▸ Request: Your task is to copy every line of the entries that contains "Raphaël".

== Given records ==

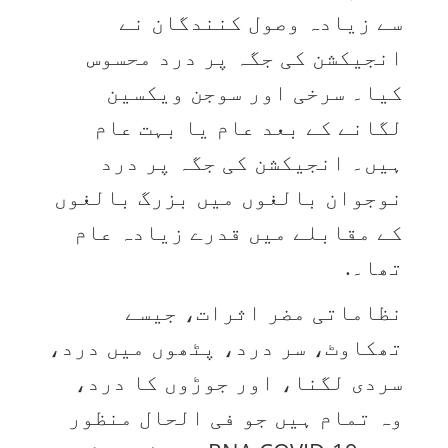
سے زیادہ وصول کنندگان نے
انجیکشن کی جگہ پر درد محسوس
کیا۔ سرخی اور سوجن ویکسین
لگانے کے بعد عام یا بہت عام
ہیں۔ انجیکشن کی جگہ پر درد
نوجوان بالغوں میں بزرگ بالغوں
کے مقابلے میں قدرے زیادہ عام
تھا۔.
نظاماتی مضر اثرات، جیسے
تھکاوٹ، سر درد، پٹھوں میں درد،
سردی لگنا، اور جوڑوں کا درد،
وہ تمام ہیں جو فی الحال منظور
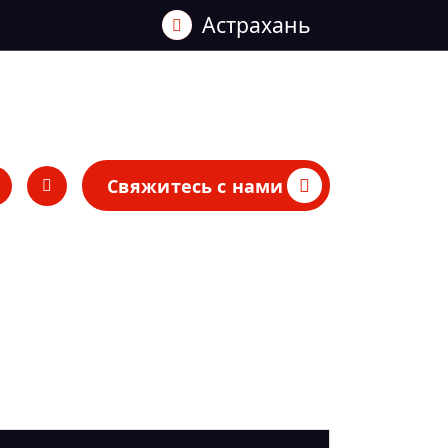
Астрахань
Свяжитесь с нами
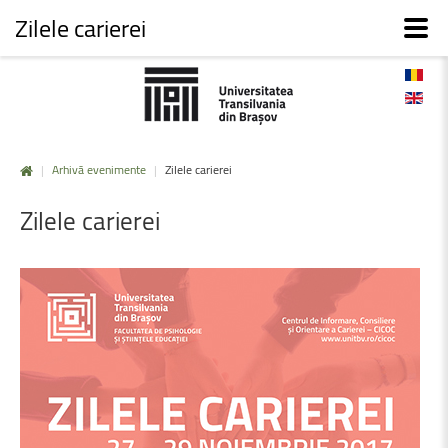
Zilele carierei
|
Arhivă evenimente
|
Zilele carierei
Zilele
carierei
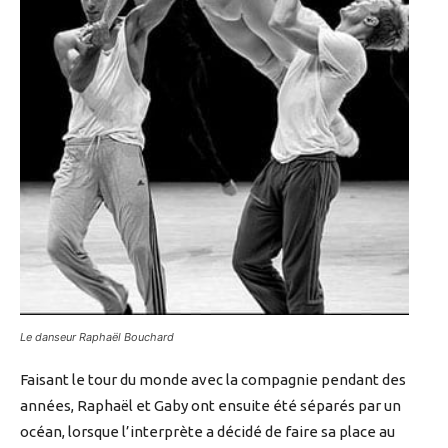
Le danseur Raphaël Bouchard
Faisant le tour du monde avec la compagnie pendant des
années, Raphaël et Gaby ont ensuite été séparés par un
océan, lorsque l’interprète a décidé de faire sa place au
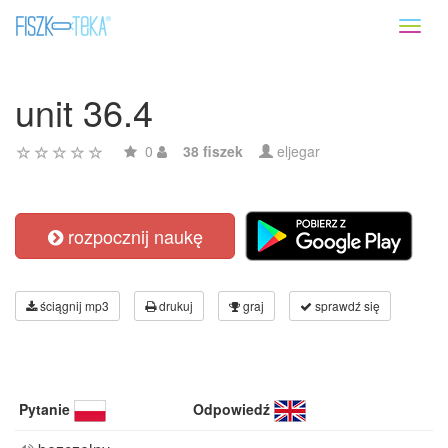
Toggl
naviga
unit 36.4
0
38 fiszek
eljegar
rozpocznij naukę
ściągnij mp3
drukuj
graj
sprawdź się
Pytanie
Odpowiedź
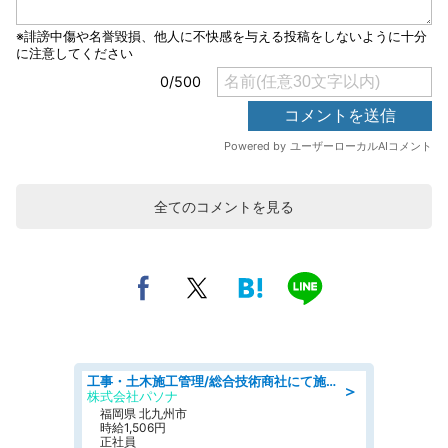
全てのコメントを見る
工事・土木施工管理/総合技術商社にて施工管理のお仕事/即日勤務可/車通勤可/工事・土木施工管理/生産・品質管理
＞
株式会社パソナ
福岡県 北九州市
時給1,506円
正社員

===

▸ Answer space:
Le danseur Raphaël Bouchard
années, Raphaël et Gaby ont ensuite été séparés par un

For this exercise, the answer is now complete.